**Supplied material:**
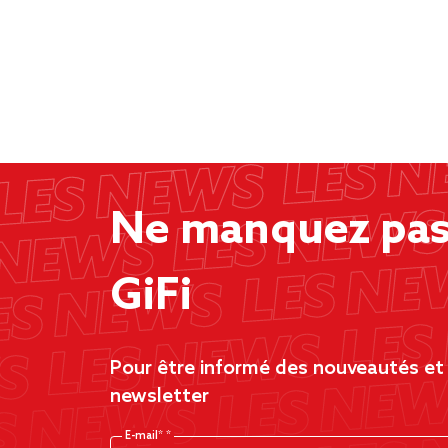
Ne manquez pas 
GiFi
Pour être informé des nouveautés et d
newsletter
E-mail*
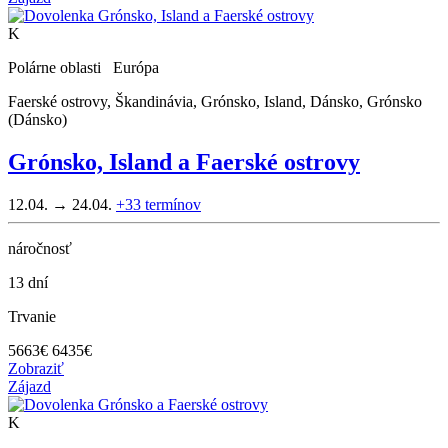
K
Polárne oblasti Európa
Faerské ostrovy, Škandinávia, Grónsko, Island, Dánsko, Grónsko
(Dánsko)
Grónsko, Island a Faerské ostrovy
12.04. → 24.04.
+33
termínov
náročnosť
13 dní
Trvanie
5663
€
6435€
Zobraziť
Zájazd
K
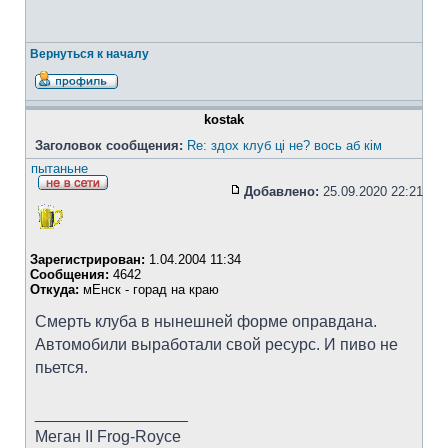
Вернуться к началу
kostak
Заголовок сообщения:
Re: здох клуб ці не? вось аб кім
пытаньне
Добавлено:
25.09.2020 22:21
Зарегистрирован:
1.04.2004 11:34
Сообщения:
4642
Откуда:
мЕнск - горад на краю
Смерть клуба в нынешней форме оправдана.
Автомобили выработали свой ресурс. И пиво не
пьется.
_________________
Меган II Frog-Royce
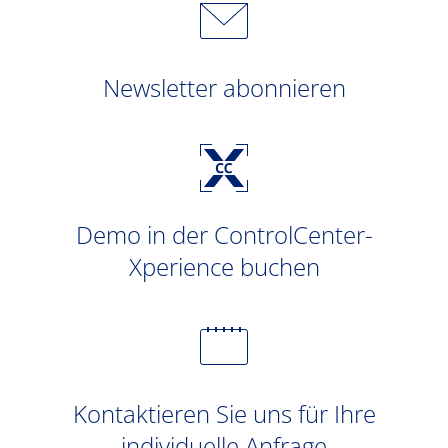
Newsletter abonnieren
Demo in der ControlCenter-
Xperience buchen
Kontaktieren Sie uns für Ihre
individuelle Anfrage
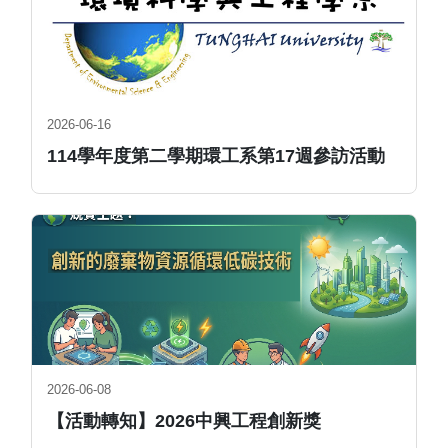
2026-06-16
114學年度第二學期環工系第17週參訪活動
2026-06-08
【活動轉知】2026中興工程創新獎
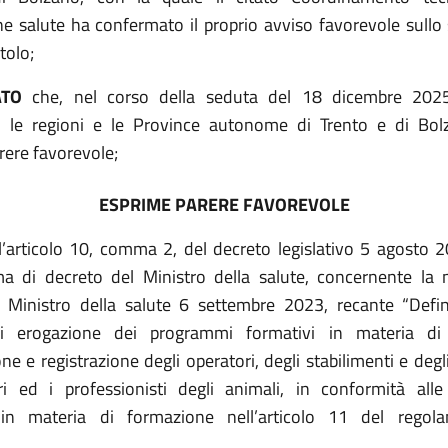
 salute ha confermato il proprio avviso favorevole sullo
tolo;
ATO
che, nel corso della seduta del 18 dicembre 202
, le regioni e le Province autonome di Trento e di Bo
rere favorevole;
ESPRIME PARERE FAVOREVOLE
ll’articolo 10, comma 2, del decreto legislativo 5 agosto 2
a di decreto del Ministro della salute, concernente la 
 Ministro della salute 6 settembre 2023, recante “Defin
i erogazione dei programmi formativi in materia di
one e registrazione degli operatori, degli stabilimenti e degl
ri ed i professionisti degli animali, in conformità alle 
in materia di formazione nell’articolo 11 del regol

**Exercise requirements:** List every line of the entries above that contains the word "Ministro", matching case exactly.

**Task output:**
a di decreto del Ministro della salute, concernente la 
 Ministro della salute 6 settembre 2023, recante “Defin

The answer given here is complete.